As a techie par excellence, I have always kept my distance from anything related to licensing. “How hard can this be?” I always thought, not quite understanding the challenge. In addition, I have sometimes been guided by the idea that licenses will eventually (in the cloud) become irrelevant. However, due to advancing insight, I have come to a completely different conclusion.

The formal definition of licensing is broad but also simple.  A software license is a right to use someone else’s computer program, commonly referred to as “usage rights”, in common parlance. So, whether cloud or on-premises, in both cases the term “license” remains relevant, because in both cases, the right of use is required. But will everything just stay the same, and what exactly does this mean for organizations that want to make the transition to cloud, or use on-premises and cloud side by side for a while?

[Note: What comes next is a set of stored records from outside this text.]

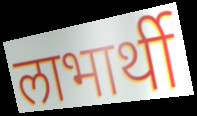
लाभार्थी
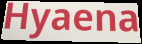
Hyaena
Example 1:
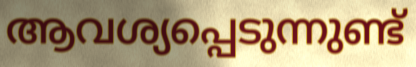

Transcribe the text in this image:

ആവശ്യപ്പെടുന്നുണ്ട്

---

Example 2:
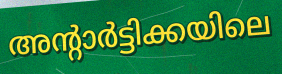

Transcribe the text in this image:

അന്റാർട്ടിക്കയിലെ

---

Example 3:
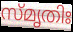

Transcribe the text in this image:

സ്മൃതിഃ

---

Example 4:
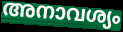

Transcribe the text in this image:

അനാവശ്യം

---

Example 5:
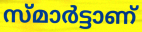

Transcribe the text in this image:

സ്മാർട്ടാണ്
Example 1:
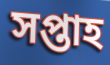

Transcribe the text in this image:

সপ্তাহ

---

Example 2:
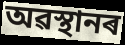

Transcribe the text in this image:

অৱস্থানৰ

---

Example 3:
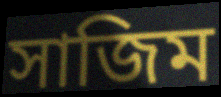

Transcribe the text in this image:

সাজিম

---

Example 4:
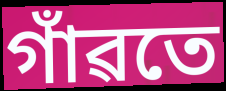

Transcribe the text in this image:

গাঁৱতে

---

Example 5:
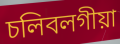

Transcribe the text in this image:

চলিবলগীয়া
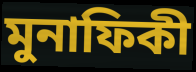
মুনাফিকী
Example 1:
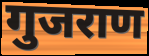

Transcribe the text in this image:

गुजराण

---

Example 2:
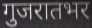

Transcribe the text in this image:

गुजरातभर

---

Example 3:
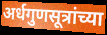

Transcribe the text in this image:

अर्धगुणसूत्रांच्या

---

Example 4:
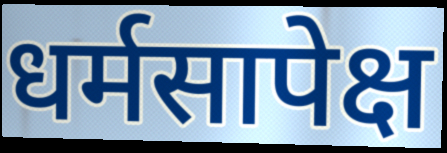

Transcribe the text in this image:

धर्मसापेक्ष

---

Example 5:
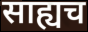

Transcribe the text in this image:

साह्यच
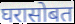
घरासोबत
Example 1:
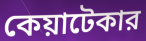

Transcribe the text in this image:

কেয়াটেকার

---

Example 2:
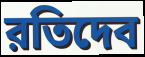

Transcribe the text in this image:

রতিদেব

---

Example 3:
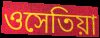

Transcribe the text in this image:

ওসেতিয়া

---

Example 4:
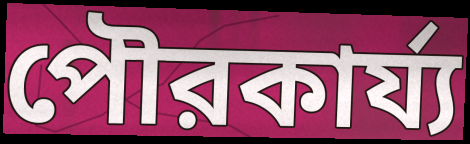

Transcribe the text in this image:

পৌরকার্য্য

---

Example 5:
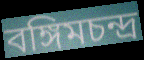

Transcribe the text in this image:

বঙ্গিমচন্দ্র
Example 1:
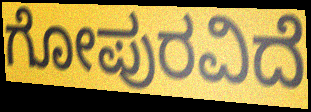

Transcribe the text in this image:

How do we make the right decisions?

Fortunately, most organizations, and certainly Oracle, offer many options to optimally capitalize on the previously made investments in licenses, and add associated support in the chosen cloud environment. The term BYOL (Bring Your Own License) is the commonly used term in this context. In the case of Oracle software, this means that existing licenses may be deployed in an authorized cloud of your choice under specific conditions using defined calculation rules. However, because the calculation model in the cloud is different, there are factors to take into consideration. The software is often offered as a composite service: a combination of server, network, storage, and management, plus a set of software components. In this case, billing takes place afterwards based on current usage or estimated in advance (In Oracle terms: “Pay as you Go” or “Annual Flex”). Fortunately, a program like Oracle’s “BYOL to Cloud” offers enough flexibility to reuse previous investments in licenses and support.

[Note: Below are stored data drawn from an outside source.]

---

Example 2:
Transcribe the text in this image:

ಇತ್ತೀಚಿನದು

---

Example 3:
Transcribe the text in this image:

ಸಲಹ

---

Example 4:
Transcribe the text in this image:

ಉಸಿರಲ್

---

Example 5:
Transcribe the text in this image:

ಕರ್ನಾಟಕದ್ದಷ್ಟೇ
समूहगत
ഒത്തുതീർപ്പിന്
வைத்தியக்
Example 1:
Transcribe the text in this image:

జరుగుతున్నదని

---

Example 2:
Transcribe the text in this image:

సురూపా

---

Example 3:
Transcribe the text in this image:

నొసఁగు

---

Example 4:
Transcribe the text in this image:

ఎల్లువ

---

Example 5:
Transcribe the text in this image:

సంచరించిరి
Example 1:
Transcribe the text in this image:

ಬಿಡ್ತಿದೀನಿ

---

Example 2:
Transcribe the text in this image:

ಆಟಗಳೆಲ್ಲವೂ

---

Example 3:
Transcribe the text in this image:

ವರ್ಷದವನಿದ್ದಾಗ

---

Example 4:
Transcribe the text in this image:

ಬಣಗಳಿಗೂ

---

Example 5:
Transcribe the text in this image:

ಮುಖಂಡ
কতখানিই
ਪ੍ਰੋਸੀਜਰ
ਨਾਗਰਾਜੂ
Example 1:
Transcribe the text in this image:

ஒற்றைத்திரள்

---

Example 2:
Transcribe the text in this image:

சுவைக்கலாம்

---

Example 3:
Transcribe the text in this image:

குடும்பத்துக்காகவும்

Determining the number of licenses required for your Oracle products and determining the current usage in an existing environment, however, can be challeging for any administrator. And what does it mean for software to be used in a hybrid cloud environment while a longer term migration is planned? Traditionally, Oracle provides support for the on-premises environment in determining the necessary licenses, including through the script, “options_packs_usage_statistics.sql” (found as Doc ID 1317265.1 on My Oracle Support), via Enterprise Manager (Diagnostics Pack). Additionally, Verified Third-Party Tools can also provide significant support in this regard.

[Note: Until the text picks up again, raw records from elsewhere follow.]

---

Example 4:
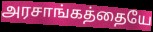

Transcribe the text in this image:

அரசாங்கத்தையே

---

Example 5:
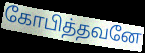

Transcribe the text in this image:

கோபித்தவனே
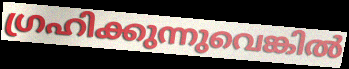
ഗ്രഹിക്കുന്നുവെങ്കിൽ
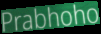
Prabhoho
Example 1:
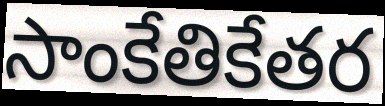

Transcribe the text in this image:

సాంకేతికేతర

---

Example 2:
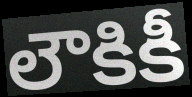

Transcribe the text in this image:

OCI License Manager to the rescue

So how do you measure the required licenses in the Oracle Cloud if an organization wishes to use its licenses via BYOL, and therefore does not use “License Included”? A new service option has recently been added for this, called OCI License Manager. Though it was announced with little fanfare, but undoubtedly picked up by the observant OCI administrator who may have seen this extra menu item in the cloud console or read the promotional blog post, honesty compels me to say that OCI License Manager is a first step in this direction. It is worth taking a closer look and making it part of the work systematically. In concrete terms, OCI License Manager analyzes running OCI cloud instances, keeps track of current usage by means of application of the license rules, and translates this into required licenses, provided this instance is of the “BYOL” type. This information is collected and can be displayed at any time or used to create reports, alerts and emails when certain limits are exceeded.

The above is not limited to Oracle software, as ready-made images with other software can also be included. In short, my advice for the OCI administrator is this: turn on OCI License Manager and start measuring. After all, measuring is knowing -definitely in the cloud!